Across the United States, jurisdictions are realizing this and working hard to create or enhance comprehensive re-entry systems to stop the flow of people returning to prison. They are implementing innovative approaches to corrections.

Unfortunately, Hawaii has taken another tack. Our love affair with the Corrections Corporation of America (CCA) has led to the incarceration of more low-level drug offenders who can then be shipped off to CCA prisons.

The Criminal Justice Institute Inc. was contracted by the Department of Public Safety to reclassify all of Hawaii's incarcerated individuals. Its preliminary report found that 63 percent of males and 84 percent of females incarcerated in Hawaii's correctional system are nonviolent lawbreakers. The majority of these individuals are projected to be classified as needing either minimum or community custody, the lowest security levels in prison.

That is why the idea of closing the program-intensive Kulani Correctional Facility in Hilo, a minimum-security prison and one that the data suggests has the most effective sex offender treatment program in the country, makes no sense.

Kulani also offers a range of programming and work options to help individuals successfully re-enter the community. Everyone works at Kulani and has the opportunity to acquire skills such as operating heavy equipment, getting certified in automotive mechanics and earning college certificates in Horticulture, to name a few programs.

Doesn't public safety demand that we prepare individuals to rebuild their lives, restore their ohana and help to revitalize their communities?

Why would we want to incarcerate individuals for minor drug crimes when all the data shows that substance abuse is more effectively addressed in the public health arena, not the criminal justice system?

At a recent meeting, Circuit Judge Steven Alm asked city Prosecutor Peter Carlisle if his office would consider sending minor drug offenders to a HOPE-type program that serves swift but short sentences (weekends) instead of prison so that those with jobs could remain employed. Carlisle answered with an emphatic “;No!”;

It is this kind of draconian thinking that is responsible for our banishing thousands of our sentenced felons, the majority of whom are nonviolent and warranting either minimum or community custody, to the hands of prison profiteers such as CCA.

CCA's staff is poorly trained, underpaid and its annual reports have admitted serious problems with staff retention; hence it is not equipped to handle chronic and hard-to-manage individuals.

The administration has admitted that its main concern is cost, yet it has not made the correlation of locking up low-level lawbreakers and the decline in services that actually prevent crime such as substance abuse treatment, educational programs and services such as job skill development and health care.

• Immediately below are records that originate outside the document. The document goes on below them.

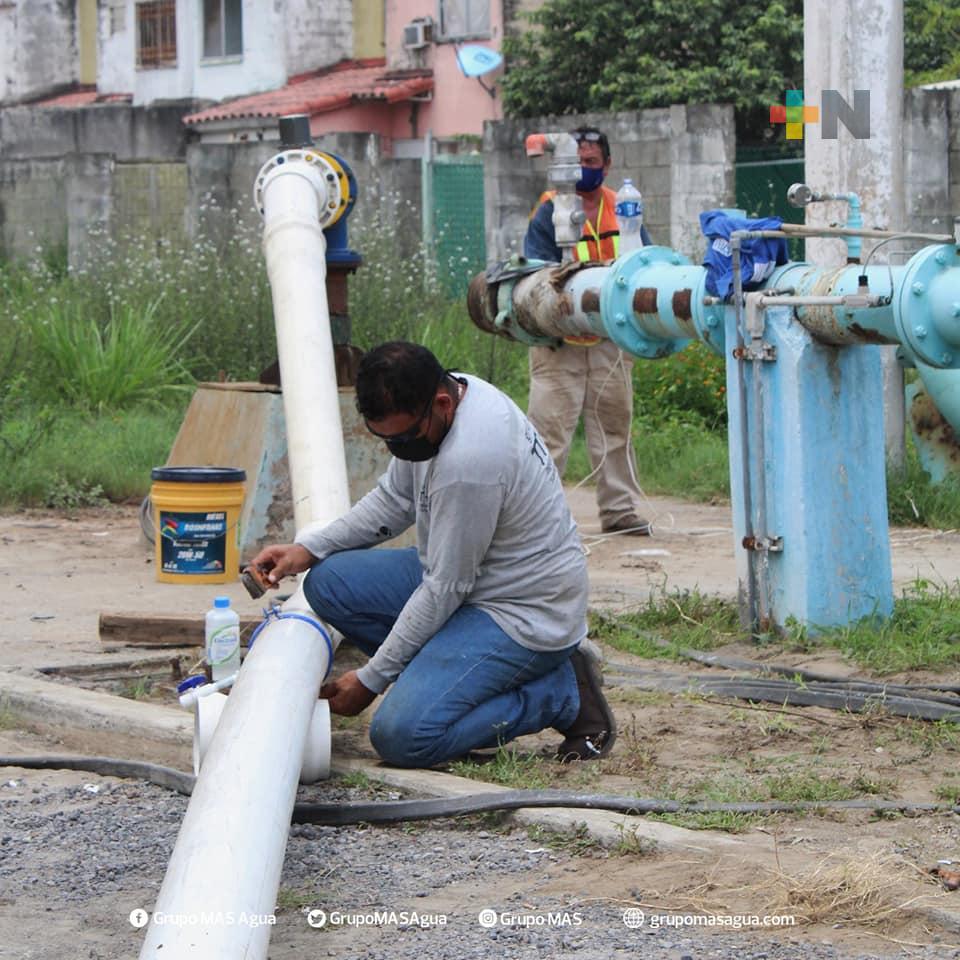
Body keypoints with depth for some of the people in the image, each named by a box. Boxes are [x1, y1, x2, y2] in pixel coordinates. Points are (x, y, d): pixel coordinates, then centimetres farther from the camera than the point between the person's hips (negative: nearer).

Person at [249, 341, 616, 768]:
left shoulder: (469, 459, -31)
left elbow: (445, 590, -23)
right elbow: (394, 500, 14)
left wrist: (370, 680, -13)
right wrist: (309, 548, 2)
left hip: (525, 613, -10)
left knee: (402, 736, -23)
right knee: (327, 582, 1)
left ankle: (561, 693, -5)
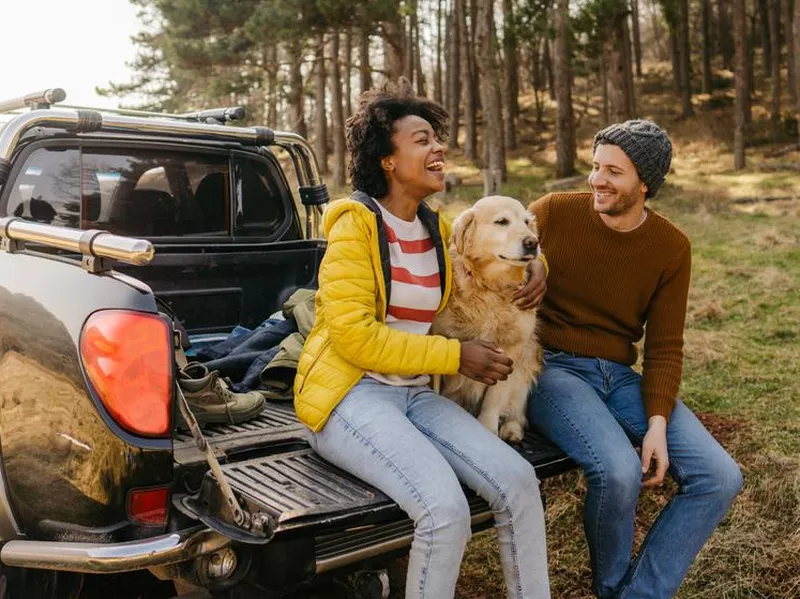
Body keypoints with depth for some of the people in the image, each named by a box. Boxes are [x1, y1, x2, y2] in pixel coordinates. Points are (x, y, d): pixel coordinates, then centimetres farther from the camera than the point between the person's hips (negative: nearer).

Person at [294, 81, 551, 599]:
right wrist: (455, 356, -16)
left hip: (415, 393, 6)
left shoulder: (438, 229, 9)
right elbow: (353, 336, -18)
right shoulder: (356, 224, -10)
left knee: (519, 481, -13)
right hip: (348, 394, -6)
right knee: (446, 509, -27)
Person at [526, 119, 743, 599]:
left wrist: (657, 422, -10)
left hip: (620, 376, 4)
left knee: (721, 479, -11)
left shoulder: (672, 247, 1)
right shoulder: (552, 214, -7)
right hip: (552, 368, -4)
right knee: (620, 471, -30)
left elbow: (665, 346, 3)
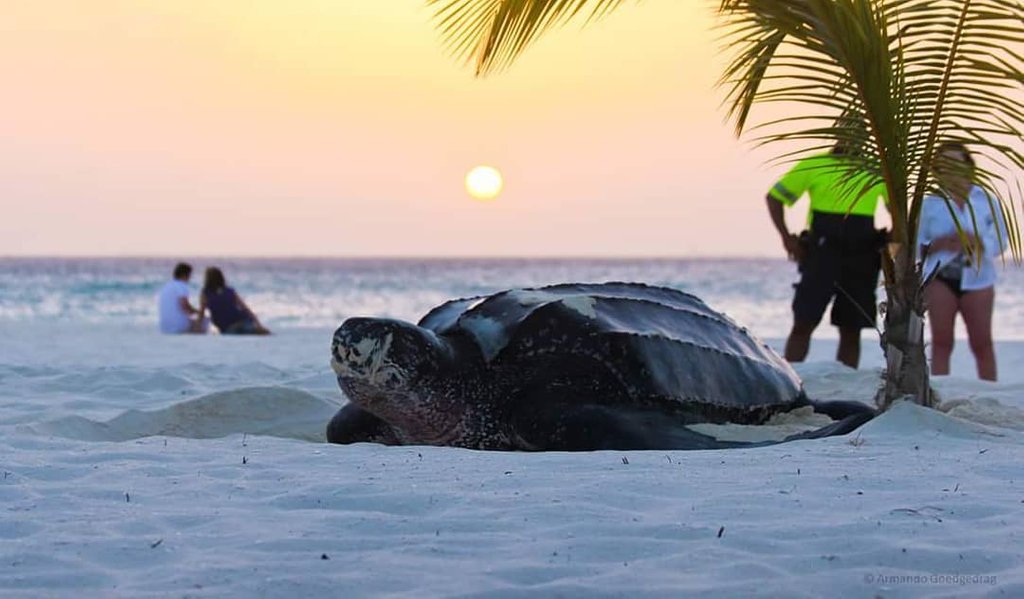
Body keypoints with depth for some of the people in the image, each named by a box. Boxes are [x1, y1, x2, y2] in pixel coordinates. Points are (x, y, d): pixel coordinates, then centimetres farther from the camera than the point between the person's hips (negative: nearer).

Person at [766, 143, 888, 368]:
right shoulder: (815, 165, 3)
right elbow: (774, 197, 10)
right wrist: (786, 237, 0)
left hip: (862, 260, 3)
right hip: (821, 255, -2)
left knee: (851, 330, 5)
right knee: (803, 324, -6)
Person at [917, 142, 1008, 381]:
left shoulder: (987, 201, 7)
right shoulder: (930, 203, 7)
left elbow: (1000, 242, 3)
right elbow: (915, 243, 6)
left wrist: (976, 242, -17)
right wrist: (937, 245, -15)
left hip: (977, 278, 0)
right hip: (940, 278, 0)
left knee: (982, 343, 1)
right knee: (941, 341, 0)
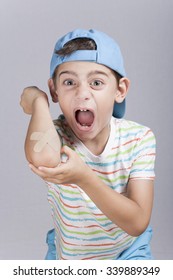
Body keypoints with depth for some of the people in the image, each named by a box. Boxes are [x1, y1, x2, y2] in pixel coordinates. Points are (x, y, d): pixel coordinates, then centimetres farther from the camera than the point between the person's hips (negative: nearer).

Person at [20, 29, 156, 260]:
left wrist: (84, 177, -40)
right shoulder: (56, 136, -25)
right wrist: (38, 100, -33)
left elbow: (138, 223, -28)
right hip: (68, 255, 1)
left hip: (129, 252, 0)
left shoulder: (139, 138, -22)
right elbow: (42, 158, -52)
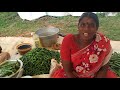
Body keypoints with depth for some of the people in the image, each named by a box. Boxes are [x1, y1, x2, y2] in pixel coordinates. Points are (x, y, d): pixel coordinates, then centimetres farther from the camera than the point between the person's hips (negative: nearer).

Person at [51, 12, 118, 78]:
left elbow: (104, 68, -6)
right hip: (71, 75, -1)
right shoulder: (68, 40, -20)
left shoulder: (104, 42, -18)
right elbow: (67, 71, -16)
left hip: (96, 75, 1)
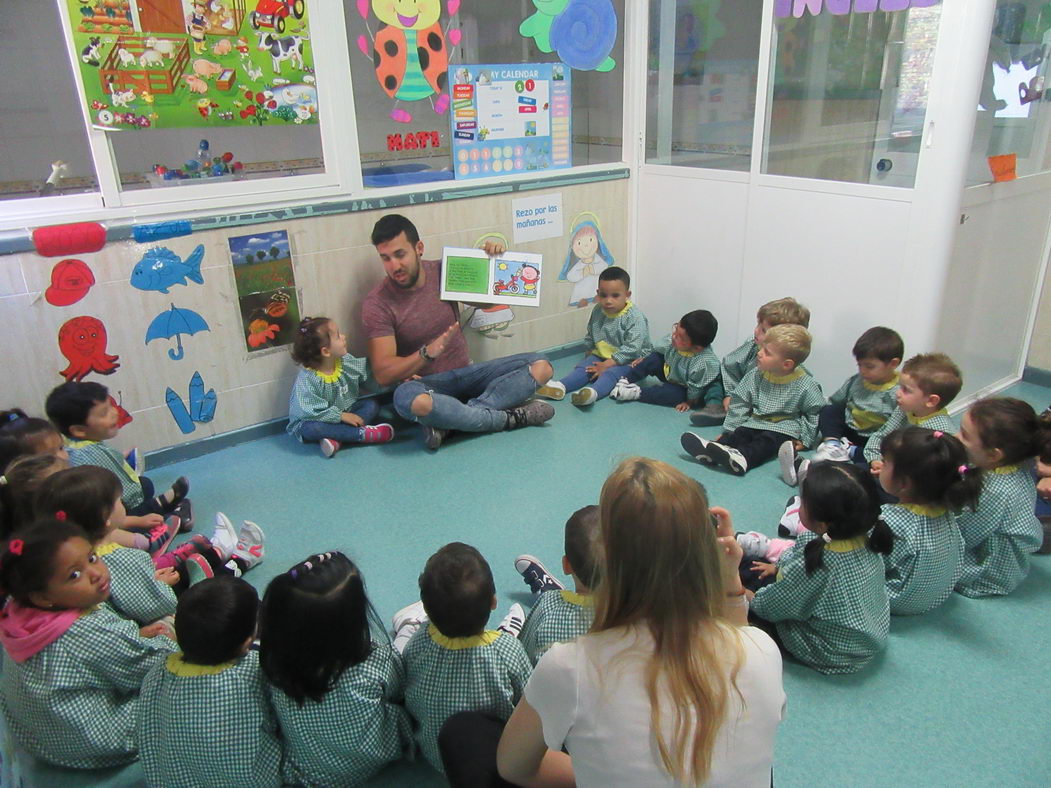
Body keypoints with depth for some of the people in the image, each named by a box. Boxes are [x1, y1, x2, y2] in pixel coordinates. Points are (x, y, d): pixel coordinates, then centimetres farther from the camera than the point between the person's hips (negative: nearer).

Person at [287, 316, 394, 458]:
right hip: (314, 420, -6)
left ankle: (337, 438, -28)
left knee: (372, 404, -9)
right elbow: (311, 411, -30)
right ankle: (362, 433, -31)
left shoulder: (346, 361, -7)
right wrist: (341, 416, -30)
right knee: (311, 428, -38)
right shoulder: (307, 379, -26)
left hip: (343, 413, 6)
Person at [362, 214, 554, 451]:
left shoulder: (444, 271, 0)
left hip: (466, 373, 5)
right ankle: (510, 418, -24)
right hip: (426, 383, -4)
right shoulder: (377, 304, -11)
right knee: (408, 399, -41)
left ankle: (447, 423, -27)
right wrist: (428, 352, -34)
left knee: (540, 366, -15)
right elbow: (383, 374, -17)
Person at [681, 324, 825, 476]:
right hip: (755, 422, 4)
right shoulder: (756, 376, 3)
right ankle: (711, 450, -51)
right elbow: (740, 403, 7)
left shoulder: (806, 386, -9)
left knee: (766, 441, -32)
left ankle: (742, 458, -61)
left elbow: (816, 413, -1)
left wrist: (803, 439, -7)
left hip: (784, 429, -4)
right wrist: (730, 428, 1)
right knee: (739, 434, -24)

CCA's Otter Creek Correctional Center in eastern Kentucky is a good example of what happens when we are concerned only about dollars. It appears the Hawaii monitors were observing with “;eyes wide shut”; because the community certainly knew and informed the department of some of the unsavory things going on there and in other CCA prisons.

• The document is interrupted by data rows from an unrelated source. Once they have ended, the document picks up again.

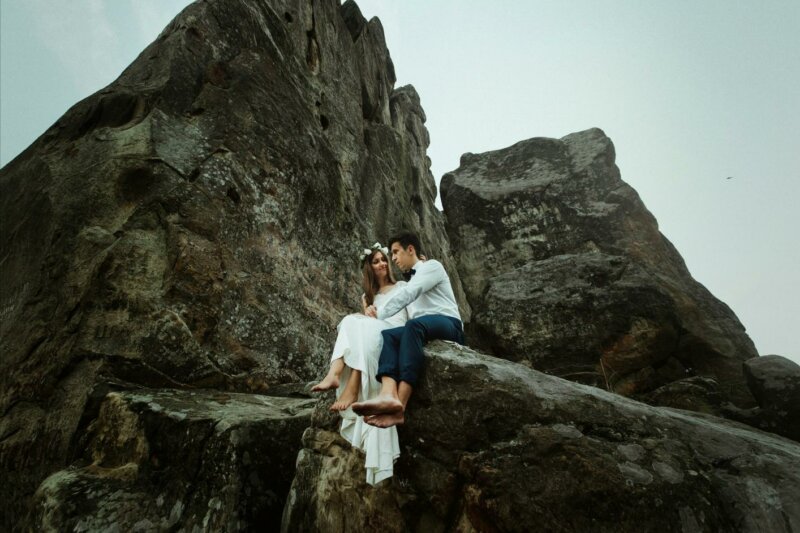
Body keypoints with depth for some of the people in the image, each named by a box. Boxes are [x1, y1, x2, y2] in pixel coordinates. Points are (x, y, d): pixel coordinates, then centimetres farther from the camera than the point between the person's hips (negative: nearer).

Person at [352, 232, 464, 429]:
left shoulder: (431, 266, 8)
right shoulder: (409, 282, 32)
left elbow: (406, 295, -9)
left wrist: (379, 315, -7)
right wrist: (376, 311, 0)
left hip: (448, 324, -6)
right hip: (420, 328, 6)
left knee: (414, 325, -38)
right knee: (387, 335, -23)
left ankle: (400, 405, -51)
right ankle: (388, 395, -50)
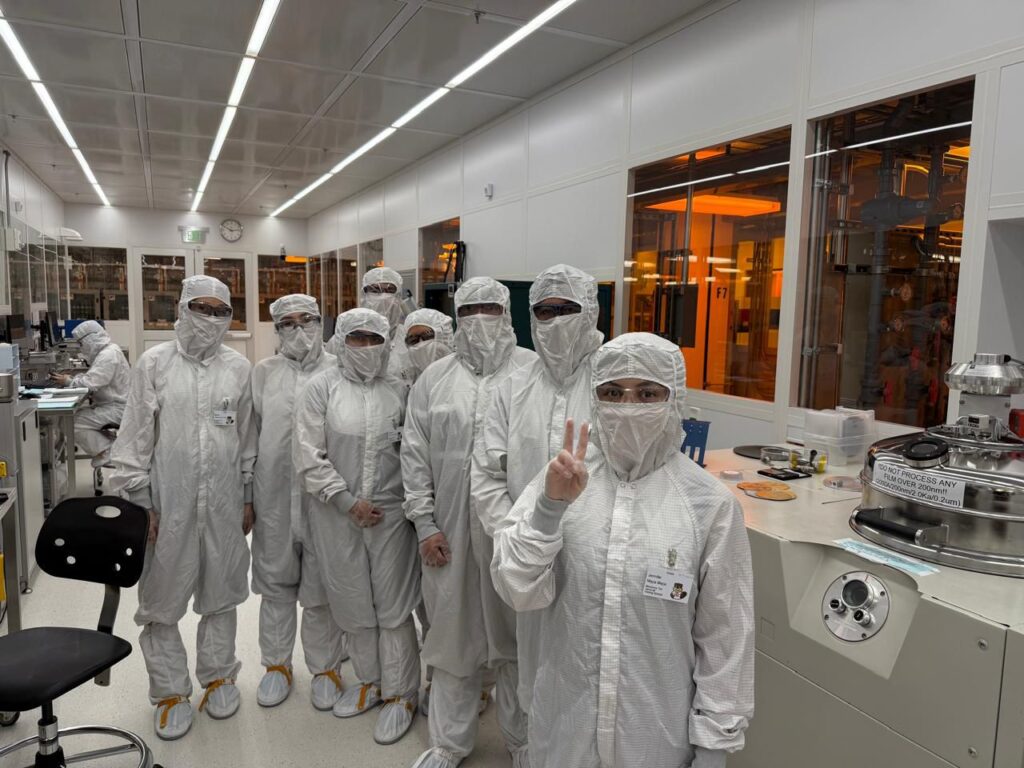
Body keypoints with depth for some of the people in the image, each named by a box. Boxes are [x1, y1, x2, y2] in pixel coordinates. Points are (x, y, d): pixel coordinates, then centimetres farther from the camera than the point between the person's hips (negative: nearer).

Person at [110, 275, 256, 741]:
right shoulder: (154, 363, -2)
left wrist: (248, 498, 10)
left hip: (224, 505, 2)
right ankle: (170, 691, 26)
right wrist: (138, 502, -4)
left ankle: (218, 675, 33)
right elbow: (135, 439, -2)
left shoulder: (239, 368, 4)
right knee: (163, 599, 7)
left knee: (221, 594, 13)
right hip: (169, 503, -2)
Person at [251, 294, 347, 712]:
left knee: (321, 588, 9)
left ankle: (325, 667, 28)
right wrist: (245, 496, 6)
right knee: (276, 584, 16)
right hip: (274, 495, 3)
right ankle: (277, 664, 35)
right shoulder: (263, 372, 7)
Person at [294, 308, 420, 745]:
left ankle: (400, 694, 21)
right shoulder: (321, 388, -3)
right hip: (337, 516, 0)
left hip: (390, 514, 0)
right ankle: (369, 681, 34)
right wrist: (348, 500, -11)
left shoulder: (398, 391, 3)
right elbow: (309, 457, -7)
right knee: (353, 606, 14)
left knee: (394, 607, 5)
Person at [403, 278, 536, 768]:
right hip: (450, 530, 2)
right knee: (452, 635, 14)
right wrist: (425, 524, 1)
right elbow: (415, 454, 6)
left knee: (517, 636, 12)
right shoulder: (434, 378, 6)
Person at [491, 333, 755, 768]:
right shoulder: (562, 480, -8)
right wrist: (551, 506, -25)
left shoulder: (711, 503, -12)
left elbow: (724, 635, -6)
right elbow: (518, 590, -12)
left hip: (659, 733, -1)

When money is Hawaii's “;value”; or the criteria upon which we base important decisions, we are all at risk.

This is Hawaii. We have a culture of caring about each other and taking care of each other.

How can we make this administration understand our deepest community values—aloha (love, mercy, compassion), kuleana (responsibility), lokahi (unity, agreement, accord), and laulima (cooperation, working together)?